WHAT THE TASK REQUIRES - Copy out all lines of the material below in which "Right" occurs.

INFORMATION GIVEN -
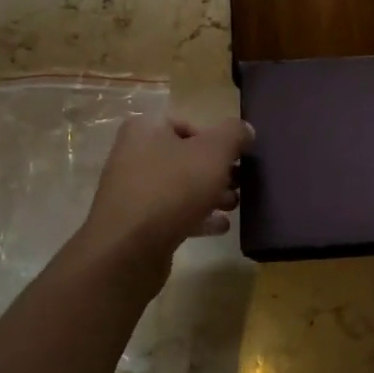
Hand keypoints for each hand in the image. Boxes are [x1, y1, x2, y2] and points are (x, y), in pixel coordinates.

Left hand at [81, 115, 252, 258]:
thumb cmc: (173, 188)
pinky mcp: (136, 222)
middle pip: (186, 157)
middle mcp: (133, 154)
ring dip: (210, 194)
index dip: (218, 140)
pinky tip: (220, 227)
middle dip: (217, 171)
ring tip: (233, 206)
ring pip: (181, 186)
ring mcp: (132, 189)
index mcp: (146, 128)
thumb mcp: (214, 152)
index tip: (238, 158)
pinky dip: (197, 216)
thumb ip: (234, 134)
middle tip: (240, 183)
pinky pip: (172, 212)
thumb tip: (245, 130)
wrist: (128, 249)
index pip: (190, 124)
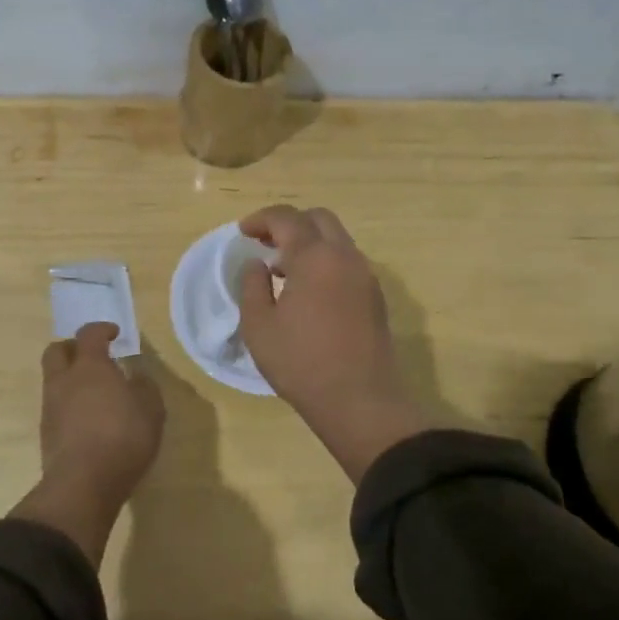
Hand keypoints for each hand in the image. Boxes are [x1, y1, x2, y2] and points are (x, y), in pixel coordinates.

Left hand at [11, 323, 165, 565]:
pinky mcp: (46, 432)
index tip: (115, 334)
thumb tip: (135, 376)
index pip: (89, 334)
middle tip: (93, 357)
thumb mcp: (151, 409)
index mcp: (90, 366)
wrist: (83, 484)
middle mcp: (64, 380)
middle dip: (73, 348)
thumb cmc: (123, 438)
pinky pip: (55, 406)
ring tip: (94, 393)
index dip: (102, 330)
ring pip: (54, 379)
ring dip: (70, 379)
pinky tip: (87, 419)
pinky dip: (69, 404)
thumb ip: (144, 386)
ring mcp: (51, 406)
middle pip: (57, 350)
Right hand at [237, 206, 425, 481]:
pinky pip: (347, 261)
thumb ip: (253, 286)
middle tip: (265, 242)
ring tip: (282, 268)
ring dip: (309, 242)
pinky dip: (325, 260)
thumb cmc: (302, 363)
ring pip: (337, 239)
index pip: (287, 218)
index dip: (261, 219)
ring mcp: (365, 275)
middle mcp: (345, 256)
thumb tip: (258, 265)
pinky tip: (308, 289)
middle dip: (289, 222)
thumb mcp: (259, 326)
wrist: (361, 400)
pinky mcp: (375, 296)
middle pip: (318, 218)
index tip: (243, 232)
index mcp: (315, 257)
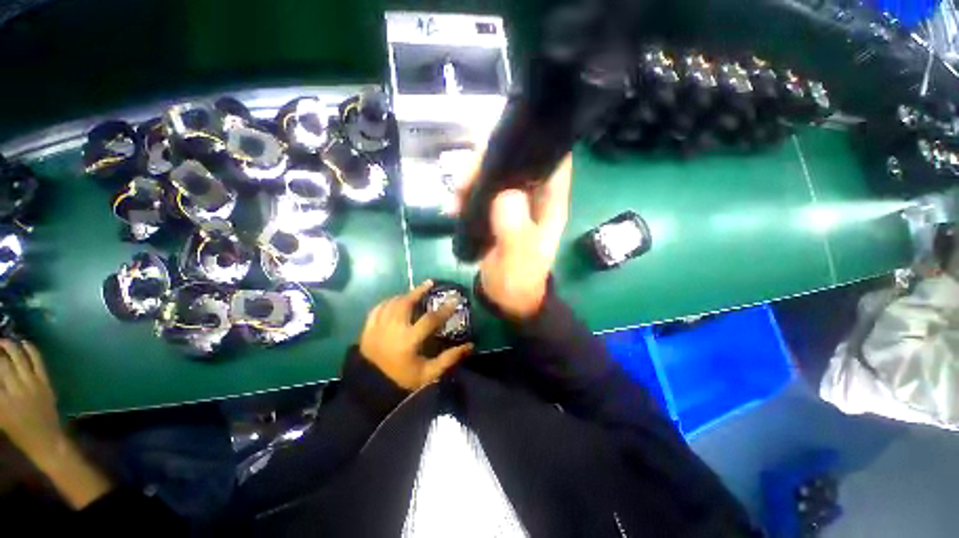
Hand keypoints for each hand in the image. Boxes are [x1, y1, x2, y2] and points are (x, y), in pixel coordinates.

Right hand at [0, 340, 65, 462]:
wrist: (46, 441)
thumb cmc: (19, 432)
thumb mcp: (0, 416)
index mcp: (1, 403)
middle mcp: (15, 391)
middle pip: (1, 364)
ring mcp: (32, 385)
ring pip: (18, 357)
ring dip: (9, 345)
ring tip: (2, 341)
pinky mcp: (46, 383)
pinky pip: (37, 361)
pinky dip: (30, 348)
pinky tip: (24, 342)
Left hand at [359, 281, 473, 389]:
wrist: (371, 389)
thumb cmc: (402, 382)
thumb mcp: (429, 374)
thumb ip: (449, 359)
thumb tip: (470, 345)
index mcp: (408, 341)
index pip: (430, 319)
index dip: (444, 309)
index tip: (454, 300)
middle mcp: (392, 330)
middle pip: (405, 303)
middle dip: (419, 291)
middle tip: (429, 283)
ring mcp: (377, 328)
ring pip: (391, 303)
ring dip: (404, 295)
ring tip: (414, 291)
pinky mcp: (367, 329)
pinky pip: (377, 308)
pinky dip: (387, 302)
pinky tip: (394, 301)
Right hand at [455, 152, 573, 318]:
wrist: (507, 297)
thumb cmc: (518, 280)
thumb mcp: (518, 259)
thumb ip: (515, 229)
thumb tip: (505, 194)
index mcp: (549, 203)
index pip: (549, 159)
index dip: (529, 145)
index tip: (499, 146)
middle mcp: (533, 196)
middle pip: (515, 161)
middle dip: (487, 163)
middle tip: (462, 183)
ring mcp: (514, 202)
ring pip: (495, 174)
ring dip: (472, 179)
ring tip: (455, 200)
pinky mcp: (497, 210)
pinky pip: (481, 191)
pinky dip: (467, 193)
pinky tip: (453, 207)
--
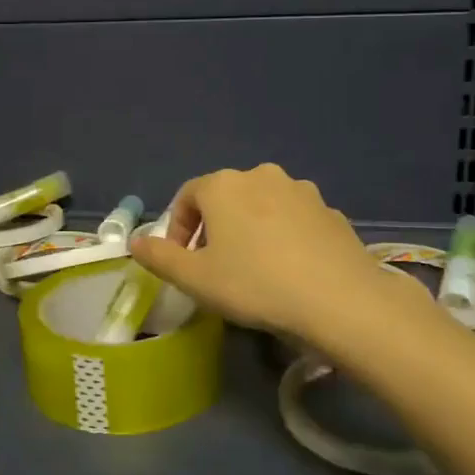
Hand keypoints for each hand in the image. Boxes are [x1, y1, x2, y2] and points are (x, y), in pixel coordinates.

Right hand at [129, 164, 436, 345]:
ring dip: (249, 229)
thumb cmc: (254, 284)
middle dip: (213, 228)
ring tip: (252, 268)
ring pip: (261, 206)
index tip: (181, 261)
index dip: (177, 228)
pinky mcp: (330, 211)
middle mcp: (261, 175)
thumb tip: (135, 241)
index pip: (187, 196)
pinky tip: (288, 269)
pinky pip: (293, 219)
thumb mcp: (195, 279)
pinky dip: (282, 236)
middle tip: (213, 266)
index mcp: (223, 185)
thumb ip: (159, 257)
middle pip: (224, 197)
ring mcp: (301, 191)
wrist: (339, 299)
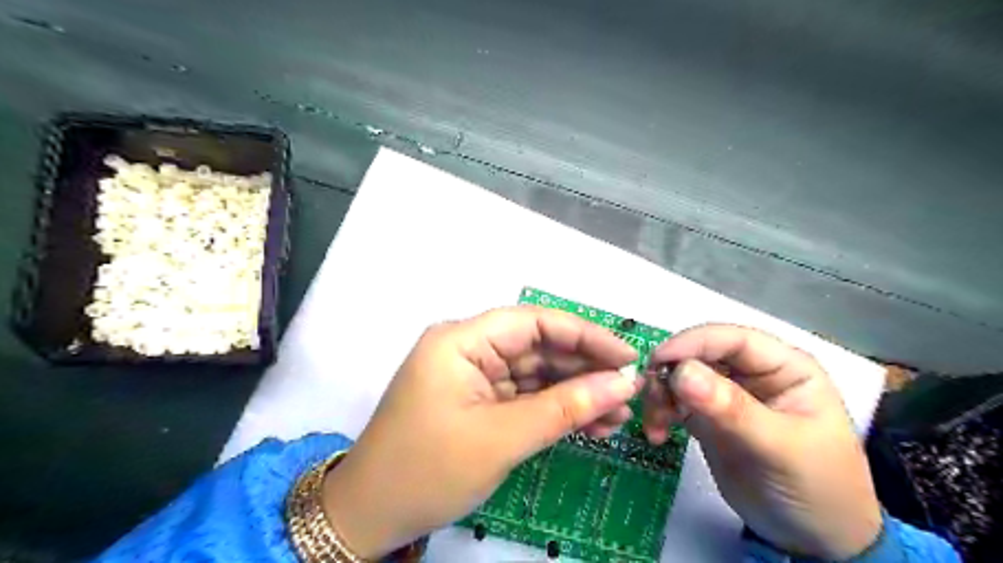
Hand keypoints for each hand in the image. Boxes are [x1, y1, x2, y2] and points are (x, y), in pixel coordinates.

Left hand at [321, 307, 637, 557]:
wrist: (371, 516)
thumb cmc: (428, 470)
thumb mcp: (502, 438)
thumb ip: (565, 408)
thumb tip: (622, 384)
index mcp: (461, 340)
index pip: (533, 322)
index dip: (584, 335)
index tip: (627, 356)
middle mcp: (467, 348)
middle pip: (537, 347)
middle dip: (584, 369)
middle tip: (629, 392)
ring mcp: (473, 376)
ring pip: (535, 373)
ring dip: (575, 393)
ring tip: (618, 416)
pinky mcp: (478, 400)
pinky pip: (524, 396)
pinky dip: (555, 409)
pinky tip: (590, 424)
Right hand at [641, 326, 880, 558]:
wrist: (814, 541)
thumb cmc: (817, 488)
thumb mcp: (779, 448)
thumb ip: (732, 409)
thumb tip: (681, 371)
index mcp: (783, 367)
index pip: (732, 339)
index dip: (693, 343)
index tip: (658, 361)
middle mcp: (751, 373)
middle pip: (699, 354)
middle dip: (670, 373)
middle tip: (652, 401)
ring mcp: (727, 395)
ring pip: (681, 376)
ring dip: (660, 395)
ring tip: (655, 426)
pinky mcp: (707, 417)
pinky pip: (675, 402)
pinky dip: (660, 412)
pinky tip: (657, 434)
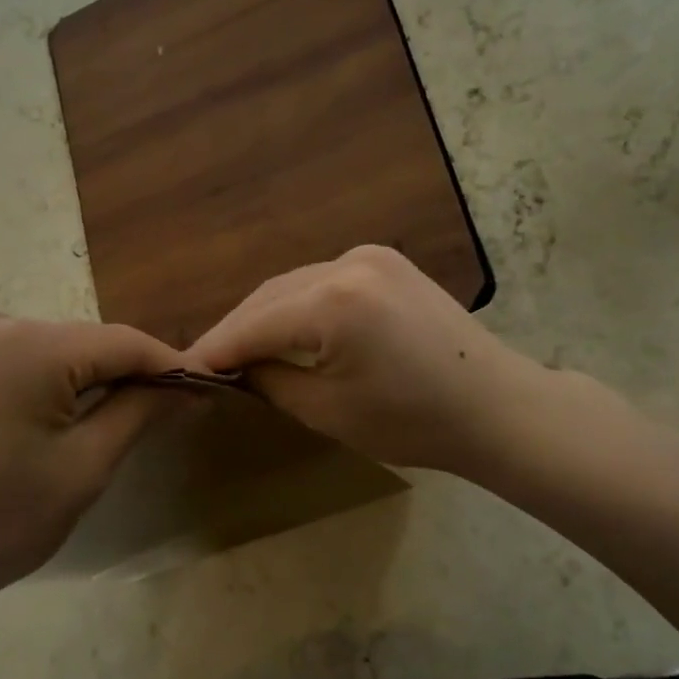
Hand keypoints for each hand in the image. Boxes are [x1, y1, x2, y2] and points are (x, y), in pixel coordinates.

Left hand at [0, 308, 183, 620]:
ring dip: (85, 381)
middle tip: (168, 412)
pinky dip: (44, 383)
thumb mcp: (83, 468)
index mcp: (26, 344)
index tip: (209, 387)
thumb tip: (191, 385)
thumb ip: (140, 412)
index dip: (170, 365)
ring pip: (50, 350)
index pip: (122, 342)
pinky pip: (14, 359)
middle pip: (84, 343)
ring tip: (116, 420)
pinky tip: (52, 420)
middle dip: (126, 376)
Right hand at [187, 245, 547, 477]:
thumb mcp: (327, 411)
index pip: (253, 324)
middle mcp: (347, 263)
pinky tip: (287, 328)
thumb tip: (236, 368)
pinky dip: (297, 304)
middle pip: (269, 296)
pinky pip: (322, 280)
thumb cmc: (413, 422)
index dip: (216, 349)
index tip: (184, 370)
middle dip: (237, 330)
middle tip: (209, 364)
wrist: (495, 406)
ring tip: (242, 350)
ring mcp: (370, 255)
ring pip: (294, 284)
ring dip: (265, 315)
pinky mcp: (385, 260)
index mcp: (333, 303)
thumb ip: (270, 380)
...
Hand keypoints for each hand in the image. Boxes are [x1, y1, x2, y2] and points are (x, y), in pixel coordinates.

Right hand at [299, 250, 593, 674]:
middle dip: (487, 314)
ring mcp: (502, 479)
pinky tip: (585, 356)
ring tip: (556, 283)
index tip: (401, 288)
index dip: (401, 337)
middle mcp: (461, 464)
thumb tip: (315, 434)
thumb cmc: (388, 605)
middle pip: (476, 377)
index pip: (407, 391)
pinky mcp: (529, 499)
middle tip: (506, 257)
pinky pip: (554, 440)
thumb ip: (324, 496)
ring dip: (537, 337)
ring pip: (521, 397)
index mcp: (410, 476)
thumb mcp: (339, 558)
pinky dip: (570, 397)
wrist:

SOLUTION FOR THIS TASK -
Right hand at [237, 206, 425, 481]:
Right hand at [0, 340, 65, 462]:
Right hand at [455, 152, 573, 318]:
Right hand at [129, 164, 436, 345]:
Right hand at [641, 326, 880, 558]:
Right hand at [187, 245, 547, 477]:
Right hand at [299, 250, 593, 674]:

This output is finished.